** Opening Extract provided block **

Wrapped up in Fiction : The Madness of Insincerity

No doubt you’ve realised that I haven’t been performing much of late. There are many small reasons for this, though the urge to perform remains as strong as ever, as does the enjoyment I get from it. At the beginning of last year, my day job role changed considerably, which means lots of daily travel and a level of uncertainty as to where I shall be on any particular day. In such a way, without booking days off, (of which I get a modest amount a year), I could not commit to being able to turn up at gigs, and the time that I would normally spend rehearsing, (early mornings before work), was now taken up with early morning trains and waits at station platforms.

On top of this, I now had to spend time away from home in hotels in small towns throughout the south of England, some of which I’d never heard of before. (Midsomer Norton?! They just made that one up, surely!). What this meant was that yes, I had less time to rehearse and faff about with props and learn lines, but it did mean that I had much, much more time to write.

You may know that before I was a performer, I was a writer, and that was all I ever wanted to be. When my school friends dreamed of playing football (or cricket, as I was brought up in Surrey), I only ever wanted to be a published writer and win the Booker Prize instead of the FU Cup.

About three years ago, I started work on a novel which resurrected a character I’d created when I was 12 years old. The character is called Bill. Bill started as a skier who solved crimes in his spare time, (yeah, I know). The first Bill story was written around 1985. By 1990, Bill was now a detective, (his skiing career was over), and I wrote the Bill stories all through my teenage years. I then promptly forgot all about him for thirty years. This new story, Bin, was about Bill’s efforts to get a recycling bin for his new flat, and that’s all that happened in the novel. It was more a test, so that I could get back into writing Bill stories, and seriously, it was like we’d never been apart.

Two years ago, using the tricks I’d learned with Bin, I started a new novel, which I hoped would be a hymn to seaside towns. Red Sand was the result, a novel in which Bill had come down to the seaside to spend time with his old friend Ed, (who was also in those teenage stories), only to find that Ed had gone missing. I’m incredibly happy with Red Sand, particularly its unusual premise in which the whole novel is narrated by Paignton Pier, who is a character in the narrative in their own right.

Last year, I applied to the Curtis Brown Creative novel-writing course with Red Sand, and wouldn’t you know it, I was chosen. I was lucky enough to have a wonderful class of fellow students online and an amazing tutor in Suzannah Dunn, the author, who was very encouraging and who absolutely loved the novel, and in particular, Bill as a character. Her enthusiasm and kind words certainly made me think that I had the beginnings of something I could work with. She even contacted me when the course finished requesting a copy of a certain chapter which, she said, had stayed in her head long after the course had finished, which I took to be a very good sign.

** Closing Extract provided block **
** Opening Recorded information block **

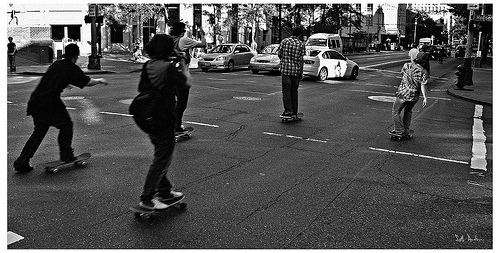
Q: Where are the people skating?
A: On the street.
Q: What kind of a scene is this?
A: City.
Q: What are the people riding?
A: Skateboards.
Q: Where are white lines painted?
A: On the road.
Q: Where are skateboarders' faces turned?
A: Away from the camera.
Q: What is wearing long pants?
A: The skateboarders.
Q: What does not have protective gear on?
A: The skateboard riders.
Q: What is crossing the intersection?
A: The skateboarders.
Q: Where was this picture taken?
A: On a city street.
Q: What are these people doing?
A: Skateboarding.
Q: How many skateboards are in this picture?
A: 5.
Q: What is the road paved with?
A: Asphalt.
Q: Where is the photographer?
A: Behind the skateboarders.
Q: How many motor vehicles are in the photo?
A: Four.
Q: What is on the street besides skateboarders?
A: Motor vehicles.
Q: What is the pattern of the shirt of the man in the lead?
A: Plaid.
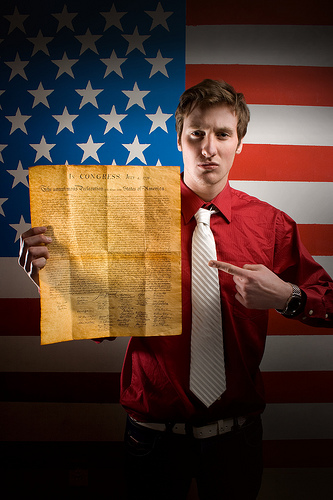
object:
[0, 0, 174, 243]
stars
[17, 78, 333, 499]
man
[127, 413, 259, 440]
belt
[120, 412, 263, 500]
jeans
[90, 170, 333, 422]
shirt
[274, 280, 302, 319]
watch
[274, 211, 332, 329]
arm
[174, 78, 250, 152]
hair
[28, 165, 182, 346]
paper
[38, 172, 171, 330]
writing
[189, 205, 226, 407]
tie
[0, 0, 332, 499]
stripes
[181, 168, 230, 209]
neck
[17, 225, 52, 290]
right hand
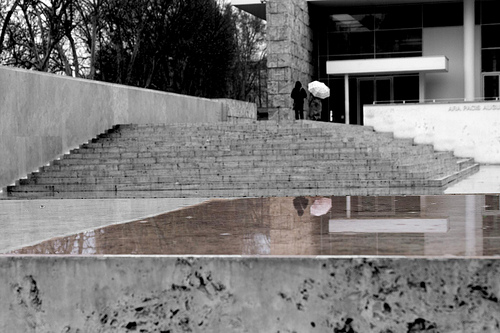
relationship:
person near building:
[291, 81, 307, 122] [228, 2, 499, 117]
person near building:
[306, 80, 327, 119] [228, 2, 499, 117]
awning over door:
[326, 55, 451, 74] [357, 76, 399, 124]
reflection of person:
[288, 196, 314, 229] [291, 81, 307, 122]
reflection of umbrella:
[309, 195, 335, 218] [306, 78, 334, 100]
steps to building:
[6, 117, 485, 198] [228, 2, 499, 117]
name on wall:
[448, 102, 500, 112] [360, 101, 500, 165]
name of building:
[448, 102, 500, 112] [228, 2, 499, 117]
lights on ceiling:
[331, 2, 373, 13] [326, 10, 425, 49]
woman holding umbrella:
[306, 80, 327, 119] [306, 78, 334, 100]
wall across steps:
[2, 63, 227, 194] [6, 117, 485, 198]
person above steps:
[291, 81, 307, 122] [6, 117, 485, 198]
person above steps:
[306, 80, 327, 119] [6, 117, 485, 198]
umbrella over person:
[306, 78, 334, 100] [306, 80, 327, 119]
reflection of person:
[309, 195, 335, 218] [306, 80, 327, 119]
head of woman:
[294, 79, 304, 88] [291, 81, 307, 122]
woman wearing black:
[291, 81, 307, 122] [299, 100, 300, 101]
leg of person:
[299, 107, 306, 117] [291, 81, 307, 122]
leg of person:
[295, 109, 300, 120] [291, 81, 307, 122]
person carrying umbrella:
[306, 80, 327, 119] [306, 78, 334, 100]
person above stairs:
[291, 81, 307, 122] [6, 117, 485, 198]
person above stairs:
[306, 80, 327, 119] [6, 117, 485, 198]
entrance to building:
[357, 76, 399, 124] [228, 2, 499, 117]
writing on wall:
[448, 102, 500, 112] [360, 101, 500, 165]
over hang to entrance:
[326, 55, 451, 74] [357, 76, 399, 124]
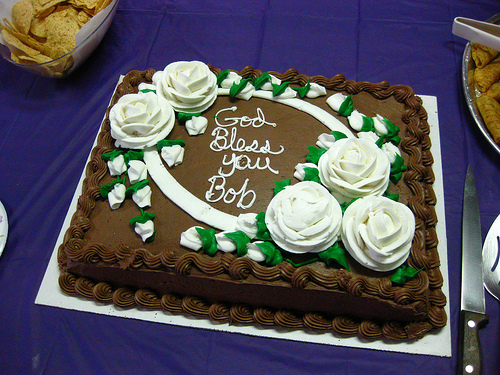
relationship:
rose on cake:
[260, 177, 341, 256] [47, 57, 445, 346]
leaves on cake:
[227, 229, 274, 263] [47, 57, 445, 346]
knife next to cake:
[450, 155, 492, 373] [47, 57, 445, 346]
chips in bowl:
[9, 7, 93, 67] [2, 4, 111, 83]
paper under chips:
[8, 5, 108, 62] [5, 4, 86, 71]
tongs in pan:
[448, 16, 498, 50] [456, 14, 499, 160]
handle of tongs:
[450, 15, 497, 51] [450, 13, 498, 61]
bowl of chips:
[4, 3, 115, 75] [2, 4, 108, 63]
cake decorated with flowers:
[47, 57, 445, 346] [260, 125, 418, 277]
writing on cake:
[202, 104, 284, 211] [34, 49, 460, 344]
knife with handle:
[450, 155, 492, 373] [454, 308, 495, 373]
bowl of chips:
[4, 3, 115, 75] [6, 2, 76, 67]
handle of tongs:
[450, 15, 497, 51] [444, 5, 497, 43]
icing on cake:
[59, 235, 206, 316] [47, 57, 445, 346]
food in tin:
[455, 15, 498, 144] [448, 25, 498, 161]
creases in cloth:
[246, 17, 379, 68] [3, 2, 495, 372]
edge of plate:
[1, 193, 20, 267] [0, 196, 12, 268]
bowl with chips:
[4, 3, 115, 75] [11, 5, 66, 60]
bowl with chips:
[4, 3, 115, 75] [4, 3, 74, 62]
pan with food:
[456, 14, 499, 160] [472, 45, 497, 133]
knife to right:
[450, 155, 492, 373] [334, 29, 487, 372]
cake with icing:
[47, 51, 446, 360] [91, 60, 417, 295]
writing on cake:
[193, 94, 290, 213] [47, 51, 446, 360]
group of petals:
[270, 125, 425, 291] [266, 125, 417, 292]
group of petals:
[108, 54, 232, 154] [107, 59, 217, 149]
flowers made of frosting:
[261, 126, 427, 292] [262, 133, 428, 278]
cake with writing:
[47, 51, 446, 360] [206, 96, 293, 225]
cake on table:
[47, 57, 445, 346] [1, 3, 489, 373]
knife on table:
[450, 155, 492, 373] [1, 3, 489, 373]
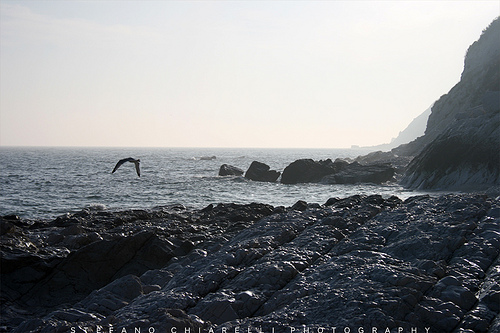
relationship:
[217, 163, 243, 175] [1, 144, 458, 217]
boulder in ocean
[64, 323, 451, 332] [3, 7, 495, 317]
photography studio took th shot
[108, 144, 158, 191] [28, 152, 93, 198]
bird flying over water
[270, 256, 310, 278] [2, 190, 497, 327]
crevices in rock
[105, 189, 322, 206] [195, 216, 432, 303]
crags in rocks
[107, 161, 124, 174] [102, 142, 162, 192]
wing of bird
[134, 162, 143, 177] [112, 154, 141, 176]
wing of bird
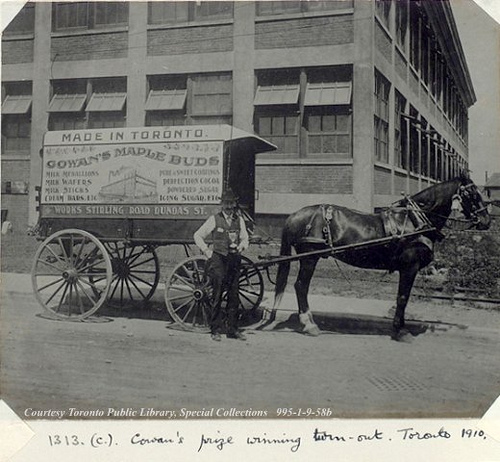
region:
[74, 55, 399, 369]
this is an old photo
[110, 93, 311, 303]
this is black and white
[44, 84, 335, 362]
this is a buggy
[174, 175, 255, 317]
this is a man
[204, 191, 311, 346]
the man is standing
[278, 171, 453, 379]
this is a horse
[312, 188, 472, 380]
the horse is black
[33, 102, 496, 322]
this is a horse drawn cart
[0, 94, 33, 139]
this is a window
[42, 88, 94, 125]
this is a window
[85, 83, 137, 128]
this is a window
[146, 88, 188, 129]
this is a window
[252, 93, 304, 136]
this is a window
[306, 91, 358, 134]
this is a window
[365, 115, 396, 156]
this is a window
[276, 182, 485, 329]
a horse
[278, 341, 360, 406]
the sand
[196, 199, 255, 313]
a man standing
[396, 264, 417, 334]
the horses legs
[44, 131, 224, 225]
a sign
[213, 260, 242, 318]
man is wearing pants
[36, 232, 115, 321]
wheel on the carriage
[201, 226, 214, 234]
a white long sleeve shirt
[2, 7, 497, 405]
a black and white photo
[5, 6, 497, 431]
a scene of old image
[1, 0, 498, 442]
a scene outside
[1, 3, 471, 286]
a building in background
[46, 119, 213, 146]
words MADE IN TORONTO written on the carriage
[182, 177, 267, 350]
a man standing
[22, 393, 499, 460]
words written on the bottom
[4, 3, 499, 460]
a scene during the day time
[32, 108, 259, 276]
this is a cart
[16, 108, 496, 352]
this is a horse drawn cart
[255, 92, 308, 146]
a window in the building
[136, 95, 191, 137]
a window in the building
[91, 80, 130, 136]
a window in the building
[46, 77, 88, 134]
a window in the building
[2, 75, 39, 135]
a window in the building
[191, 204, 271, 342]
a man standing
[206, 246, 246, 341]
a man wearing pants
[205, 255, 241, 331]
pants are black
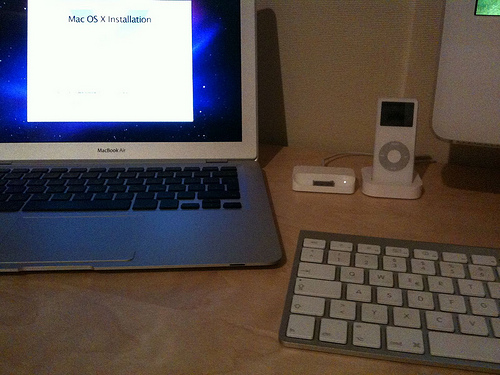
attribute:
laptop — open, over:
[32, 33, 263, 260]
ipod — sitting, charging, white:
[367, 81, 417, 197]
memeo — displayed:
[49, 27, 217, 135]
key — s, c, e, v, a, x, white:
[321, 266, 424, 328]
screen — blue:
[23, 47, 202, 122]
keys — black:
[37, 174, 231, 216]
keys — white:
[363, 241, 449, 304]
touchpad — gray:
[58, 210, 147, 251]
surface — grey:
[102, 185, 207, 249]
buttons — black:
[146, 166, 217, 198]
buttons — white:
[324, 248, 433, 300]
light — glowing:
[337, 174, 367, 201]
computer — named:
[27, 17, 298, 271]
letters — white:
[324, 257, 432, 330]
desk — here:
[140, 285, 238, 347]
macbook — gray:
[49, 213, 251, 277]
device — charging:
[296, 138, 421, 217]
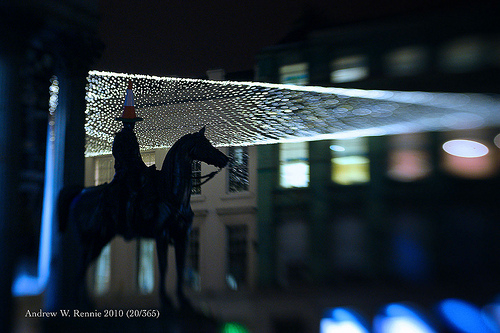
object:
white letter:
[83, 309, 91, 319]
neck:
[158, 147, 195, 193]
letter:
[31, 310, 38, 318]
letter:
[57, 309, 69, 315]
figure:
[101, 83, 147, 242]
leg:
[173, 240, 187, 297]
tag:
[23, 305, 163, 321]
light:
[441, 137, 490, 159]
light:
[328, 66, 371, 86]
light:
[330, 154, 374, 187]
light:
[278, 160, 312, 189]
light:
[371, 302, 438, 330]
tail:
[53, 183, 73, 237]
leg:
[155, 240, 170, 304]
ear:
[197, 125, 208, 137]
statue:
[49, 79, 231, 321]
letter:
[95, 310, 103, 318]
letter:
[71, 308, 81, 318]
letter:
[23, 307, 33, 318]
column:
[43, 66, 88, 312]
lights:
[276, 161, 310, 191]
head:
[186, 125, 230, 171]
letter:
[48, 310, 58, 318]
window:
[223, 222, 251, 292]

** Closing Recorded information block **

▶ [Questions on the material]:
[a] From the blog post above the rows, reproduce everything from "Last year, I" down to "very good sign.".
[b] In the blog post, who narrates the whole of the novel Red Sand?

▶ [Numbered responses]:
[a]
Last year, I applied to the Curtis Brown Creative novel-writing course with Red Sand, and wouldn’t you know it, I was chosen. I was lucky enough to have a wonderful class of fellow students online and an amazing tutor in Suzannah Dunn, the author, who was very encouraging and who absolutely loved the novel, and in particular, Bill as a character. Her enthusiasm and kind words certainly made me think that I had the beginnings of something I could work with. She even contacted me when the course finished requesting a copy of a certain chapter which, she said, had stayed in her head long after the course had finished, which I took to be a very good sign.

[b] Paignton Pier narrates it.